EXERCISE PROMPT: Scan the entries below. Return every line that includes "прилагательные".

INPUT:
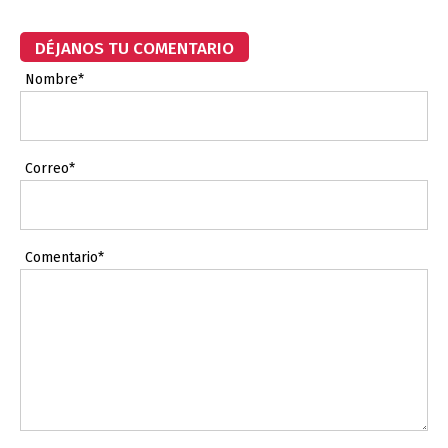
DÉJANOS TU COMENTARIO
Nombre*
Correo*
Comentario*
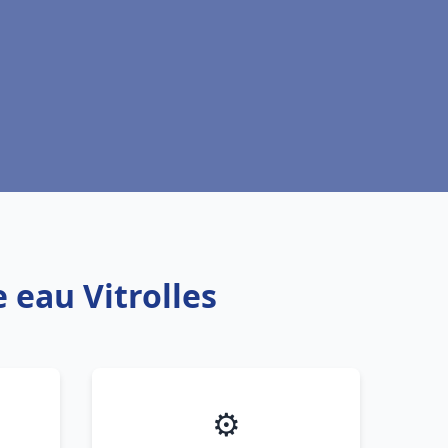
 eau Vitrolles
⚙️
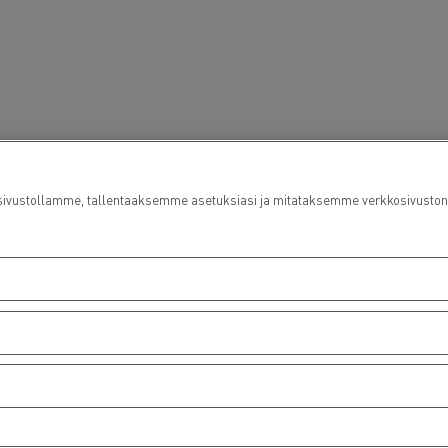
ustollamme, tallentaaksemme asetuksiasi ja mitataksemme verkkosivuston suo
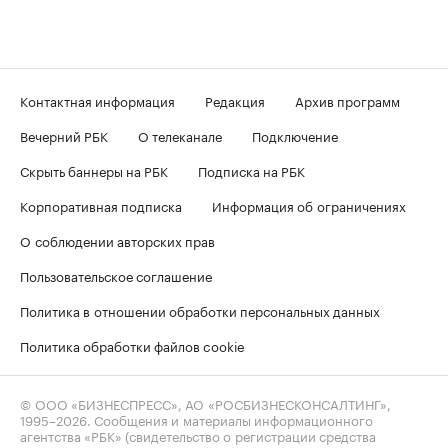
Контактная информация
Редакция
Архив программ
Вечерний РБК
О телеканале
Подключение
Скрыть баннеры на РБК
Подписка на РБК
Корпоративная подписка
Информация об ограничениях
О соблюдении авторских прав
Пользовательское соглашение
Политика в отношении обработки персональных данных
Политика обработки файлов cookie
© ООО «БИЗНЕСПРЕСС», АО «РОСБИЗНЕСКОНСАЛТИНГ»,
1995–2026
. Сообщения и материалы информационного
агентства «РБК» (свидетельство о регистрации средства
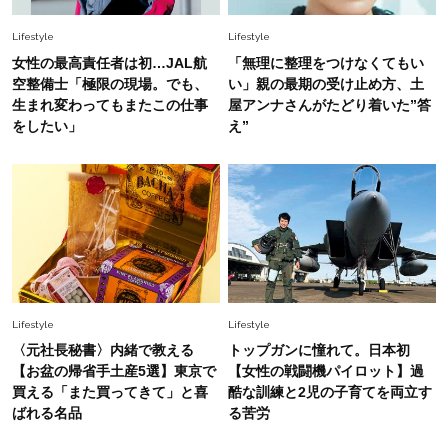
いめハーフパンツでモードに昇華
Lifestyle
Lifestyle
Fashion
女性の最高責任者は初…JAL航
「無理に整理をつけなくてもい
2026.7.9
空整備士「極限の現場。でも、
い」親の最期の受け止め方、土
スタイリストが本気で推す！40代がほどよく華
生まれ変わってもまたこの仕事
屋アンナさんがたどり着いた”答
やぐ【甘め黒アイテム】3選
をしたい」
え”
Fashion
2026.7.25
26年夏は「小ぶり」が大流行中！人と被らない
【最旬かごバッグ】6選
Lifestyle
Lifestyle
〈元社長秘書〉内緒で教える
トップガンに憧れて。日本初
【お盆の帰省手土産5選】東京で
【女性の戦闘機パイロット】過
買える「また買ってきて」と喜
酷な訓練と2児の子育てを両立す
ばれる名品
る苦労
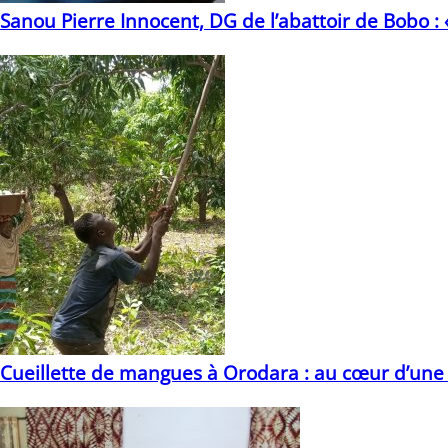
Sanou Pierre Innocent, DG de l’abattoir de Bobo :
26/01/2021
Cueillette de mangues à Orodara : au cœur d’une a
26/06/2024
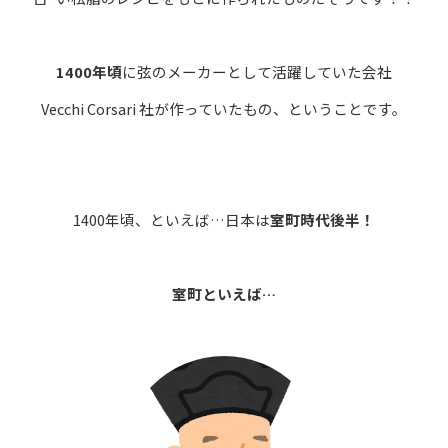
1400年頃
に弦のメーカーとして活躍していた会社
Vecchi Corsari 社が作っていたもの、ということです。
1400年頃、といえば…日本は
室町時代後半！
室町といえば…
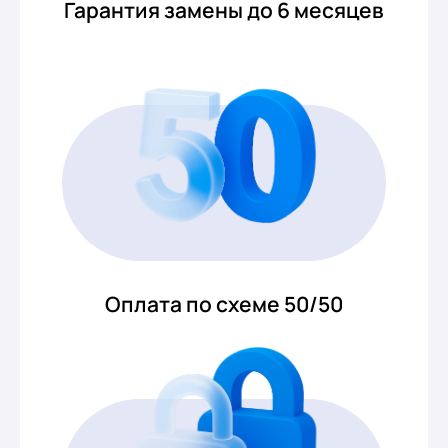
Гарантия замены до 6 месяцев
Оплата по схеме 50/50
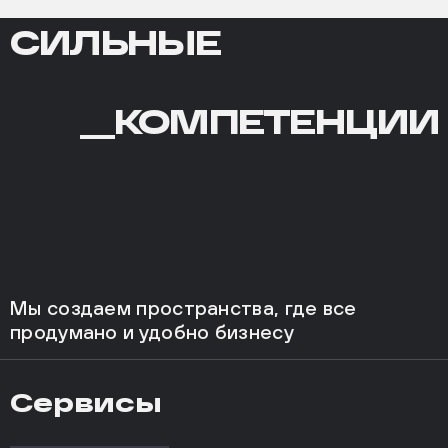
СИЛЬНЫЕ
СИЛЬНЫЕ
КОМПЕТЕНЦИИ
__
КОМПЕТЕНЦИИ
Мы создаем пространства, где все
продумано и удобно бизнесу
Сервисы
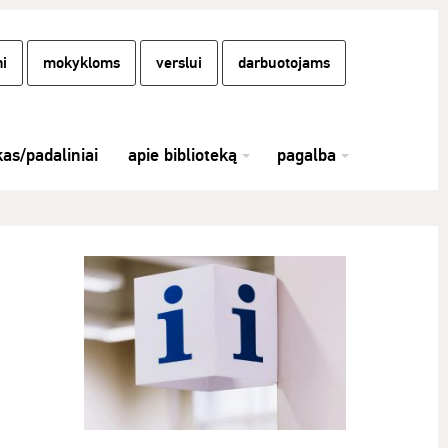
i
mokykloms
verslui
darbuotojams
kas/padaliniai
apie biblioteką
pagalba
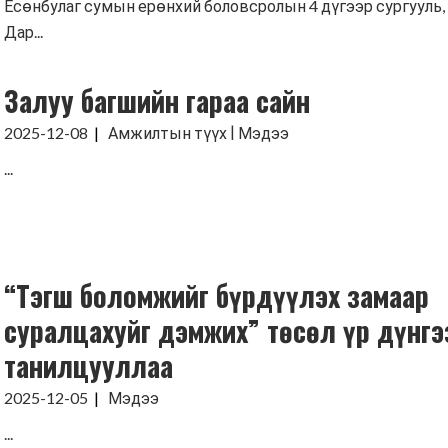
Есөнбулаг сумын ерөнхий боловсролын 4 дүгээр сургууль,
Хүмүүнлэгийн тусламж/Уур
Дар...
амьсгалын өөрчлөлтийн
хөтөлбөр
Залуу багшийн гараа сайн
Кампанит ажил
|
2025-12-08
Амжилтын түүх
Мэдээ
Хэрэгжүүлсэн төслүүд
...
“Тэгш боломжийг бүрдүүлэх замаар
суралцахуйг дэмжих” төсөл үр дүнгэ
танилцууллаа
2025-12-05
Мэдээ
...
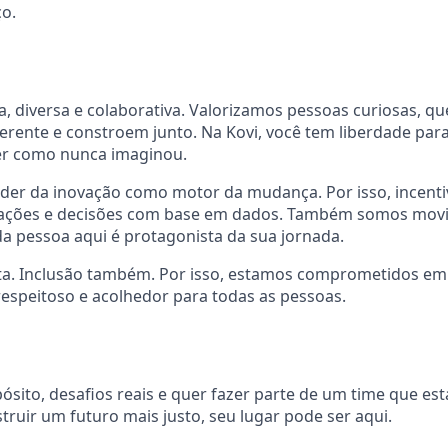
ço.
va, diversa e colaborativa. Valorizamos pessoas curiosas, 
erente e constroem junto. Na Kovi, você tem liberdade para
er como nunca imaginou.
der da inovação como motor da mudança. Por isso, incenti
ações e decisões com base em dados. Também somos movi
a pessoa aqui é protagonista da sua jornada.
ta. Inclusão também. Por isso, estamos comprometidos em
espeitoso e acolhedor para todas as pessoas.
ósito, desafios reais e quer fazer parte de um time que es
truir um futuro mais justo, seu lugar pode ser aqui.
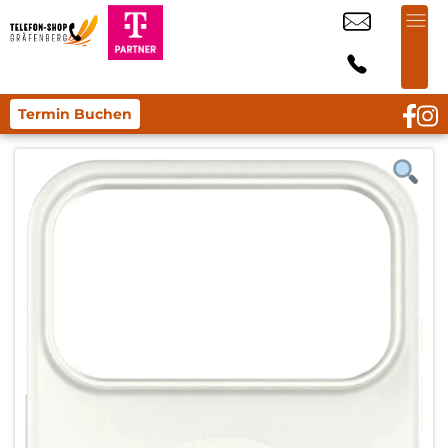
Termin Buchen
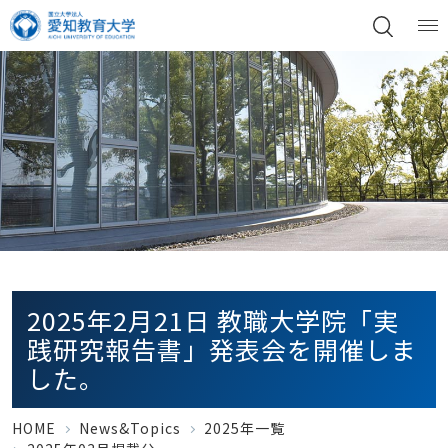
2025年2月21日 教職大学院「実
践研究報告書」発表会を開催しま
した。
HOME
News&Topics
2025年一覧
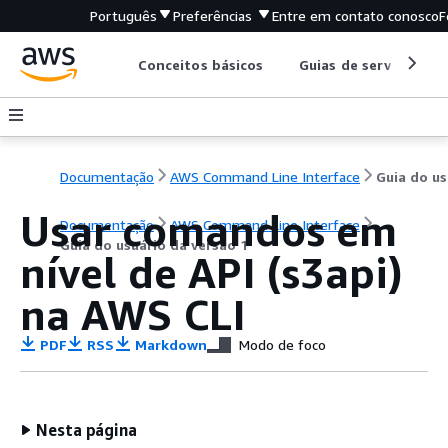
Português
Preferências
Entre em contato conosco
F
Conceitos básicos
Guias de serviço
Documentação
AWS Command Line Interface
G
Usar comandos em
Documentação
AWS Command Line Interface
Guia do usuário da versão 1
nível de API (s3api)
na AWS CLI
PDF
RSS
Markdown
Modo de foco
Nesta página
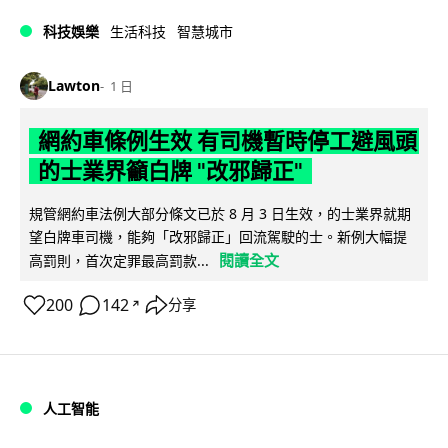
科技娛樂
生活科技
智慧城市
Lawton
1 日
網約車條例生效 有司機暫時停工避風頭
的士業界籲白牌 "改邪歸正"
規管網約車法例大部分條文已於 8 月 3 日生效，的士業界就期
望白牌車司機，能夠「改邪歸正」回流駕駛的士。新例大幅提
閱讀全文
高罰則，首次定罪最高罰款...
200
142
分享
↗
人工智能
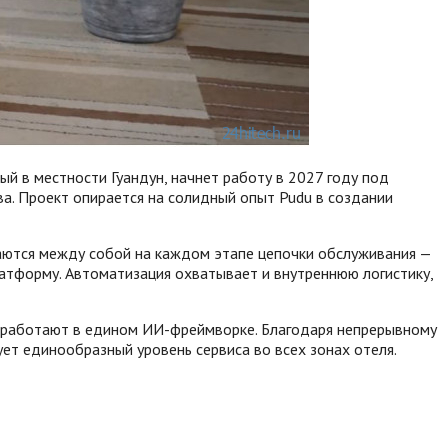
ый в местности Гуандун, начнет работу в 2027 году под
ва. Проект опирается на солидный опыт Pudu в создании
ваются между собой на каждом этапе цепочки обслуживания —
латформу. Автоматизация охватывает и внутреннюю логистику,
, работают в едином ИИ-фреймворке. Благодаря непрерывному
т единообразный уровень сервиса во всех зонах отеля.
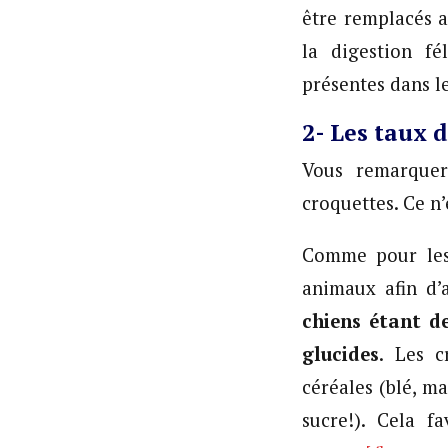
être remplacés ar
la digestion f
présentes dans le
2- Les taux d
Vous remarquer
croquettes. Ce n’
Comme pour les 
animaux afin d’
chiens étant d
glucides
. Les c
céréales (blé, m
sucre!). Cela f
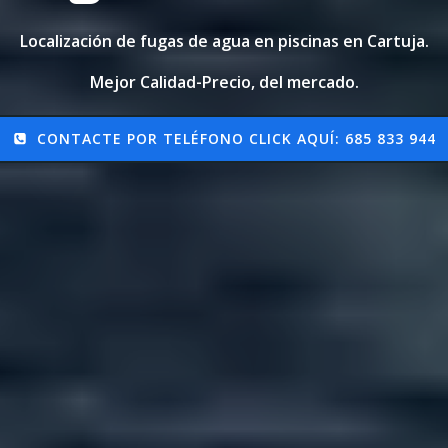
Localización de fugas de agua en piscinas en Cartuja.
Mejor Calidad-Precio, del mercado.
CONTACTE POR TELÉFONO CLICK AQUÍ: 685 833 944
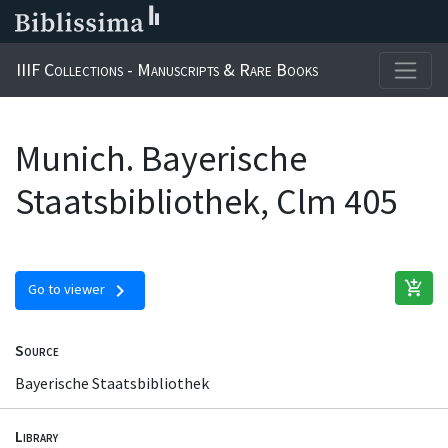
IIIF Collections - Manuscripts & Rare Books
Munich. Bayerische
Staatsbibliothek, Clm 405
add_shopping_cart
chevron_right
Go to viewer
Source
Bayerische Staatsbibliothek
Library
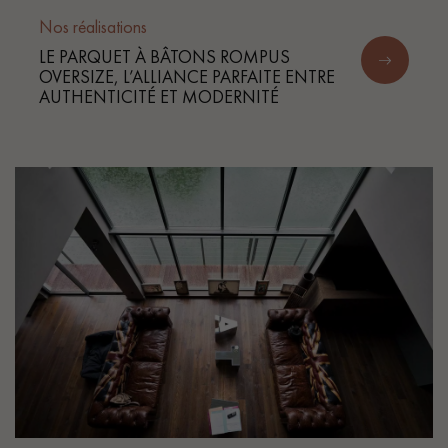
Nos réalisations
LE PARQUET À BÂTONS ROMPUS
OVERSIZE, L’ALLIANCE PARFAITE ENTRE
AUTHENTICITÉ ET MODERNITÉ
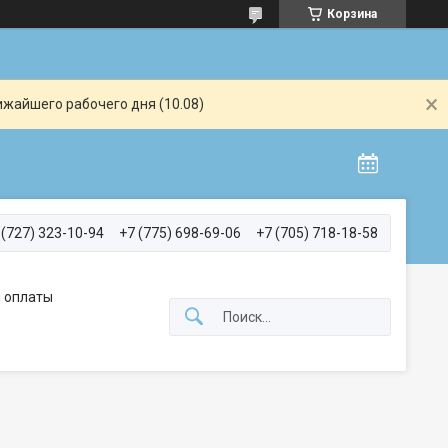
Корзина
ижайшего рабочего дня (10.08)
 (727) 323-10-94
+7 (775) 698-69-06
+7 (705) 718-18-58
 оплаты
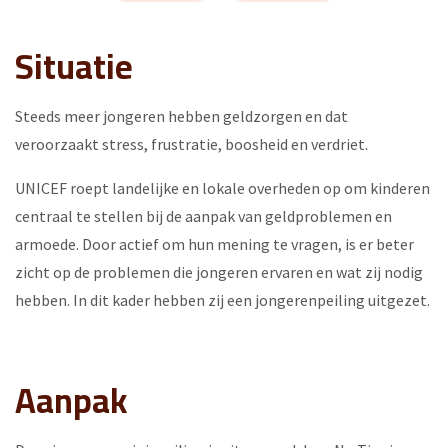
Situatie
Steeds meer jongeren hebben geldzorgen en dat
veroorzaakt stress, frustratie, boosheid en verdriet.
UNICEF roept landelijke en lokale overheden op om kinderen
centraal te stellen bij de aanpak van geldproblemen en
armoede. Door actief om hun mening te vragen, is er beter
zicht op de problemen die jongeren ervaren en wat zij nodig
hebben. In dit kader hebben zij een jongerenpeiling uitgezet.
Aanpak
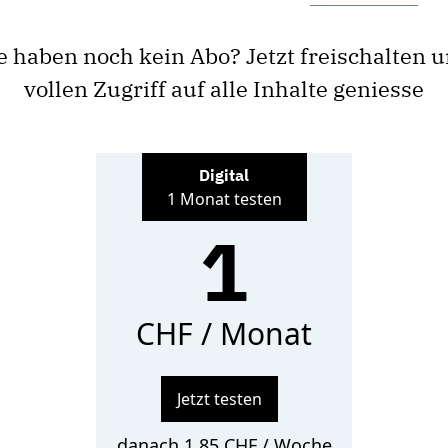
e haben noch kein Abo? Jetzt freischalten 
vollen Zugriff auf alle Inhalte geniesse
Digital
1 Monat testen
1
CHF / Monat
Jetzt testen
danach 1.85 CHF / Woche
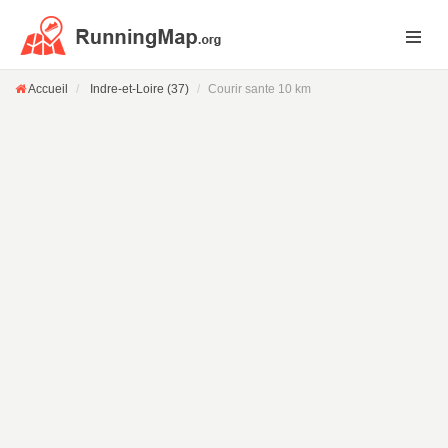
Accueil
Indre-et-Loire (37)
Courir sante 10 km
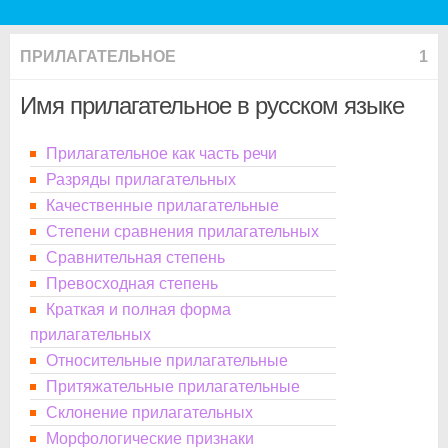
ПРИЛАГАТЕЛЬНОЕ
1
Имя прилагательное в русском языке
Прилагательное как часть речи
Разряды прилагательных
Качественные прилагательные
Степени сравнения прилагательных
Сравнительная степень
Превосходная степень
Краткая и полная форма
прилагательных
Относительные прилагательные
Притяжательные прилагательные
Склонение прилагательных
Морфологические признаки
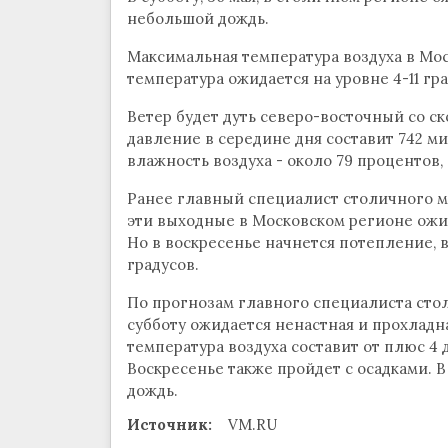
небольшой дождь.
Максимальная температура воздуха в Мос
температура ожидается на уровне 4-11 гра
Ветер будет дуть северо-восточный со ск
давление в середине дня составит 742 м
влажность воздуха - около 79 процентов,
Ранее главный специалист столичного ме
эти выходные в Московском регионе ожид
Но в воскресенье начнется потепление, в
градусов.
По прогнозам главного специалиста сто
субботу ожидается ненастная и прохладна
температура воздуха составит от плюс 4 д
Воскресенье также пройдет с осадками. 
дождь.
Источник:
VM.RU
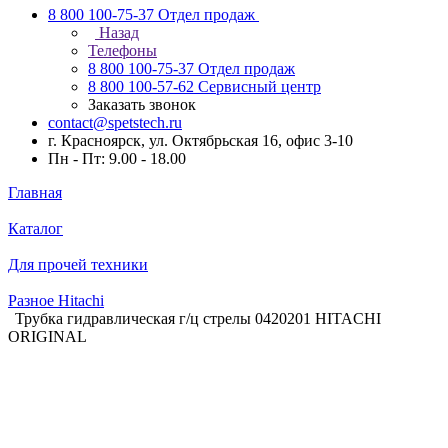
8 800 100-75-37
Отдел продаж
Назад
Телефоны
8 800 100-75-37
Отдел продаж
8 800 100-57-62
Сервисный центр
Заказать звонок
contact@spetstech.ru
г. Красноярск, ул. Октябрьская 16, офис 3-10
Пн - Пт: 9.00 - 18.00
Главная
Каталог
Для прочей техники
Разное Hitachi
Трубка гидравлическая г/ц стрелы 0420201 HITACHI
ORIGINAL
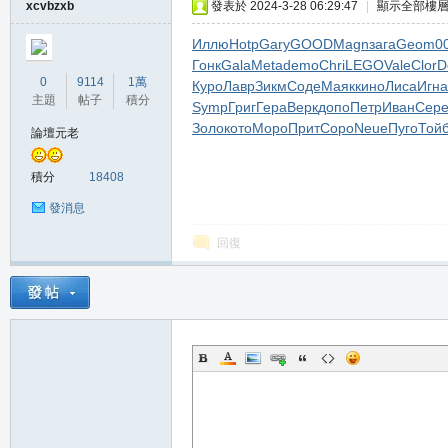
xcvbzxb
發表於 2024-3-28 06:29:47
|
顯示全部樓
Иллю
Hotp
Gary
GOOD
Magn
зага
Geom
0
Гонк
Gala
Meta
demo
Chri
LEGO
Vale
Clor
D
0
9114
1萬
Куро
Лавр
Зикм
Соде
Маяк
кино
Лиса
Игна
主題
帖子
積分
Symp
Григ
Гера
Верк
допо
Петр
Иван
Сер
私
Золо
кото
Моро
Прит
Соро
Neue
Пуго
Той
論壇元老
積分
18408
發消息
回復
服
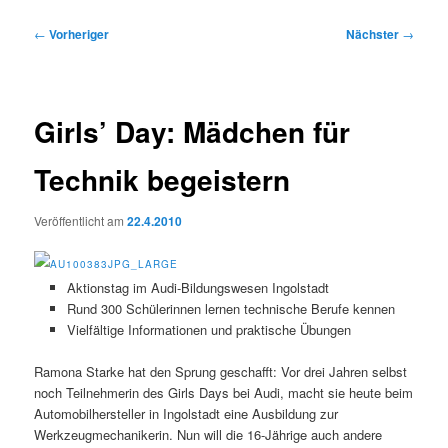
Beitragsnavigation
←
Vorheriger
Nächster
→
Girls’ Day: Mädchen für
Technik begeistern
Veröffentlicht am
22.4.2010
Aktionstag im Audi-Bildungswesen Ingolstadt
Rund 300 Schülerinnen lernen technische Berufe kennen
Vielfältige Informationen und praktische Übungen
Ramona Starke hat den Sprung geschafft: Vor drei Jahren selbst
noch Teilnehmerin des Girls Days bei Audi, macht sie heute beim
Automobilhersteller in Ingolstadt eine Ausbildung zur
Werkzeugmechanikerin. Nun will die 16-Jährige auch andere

TASK RESPONSE:
Качественные прилагательные
Относительные прилагательные
Притяжательные прилагательные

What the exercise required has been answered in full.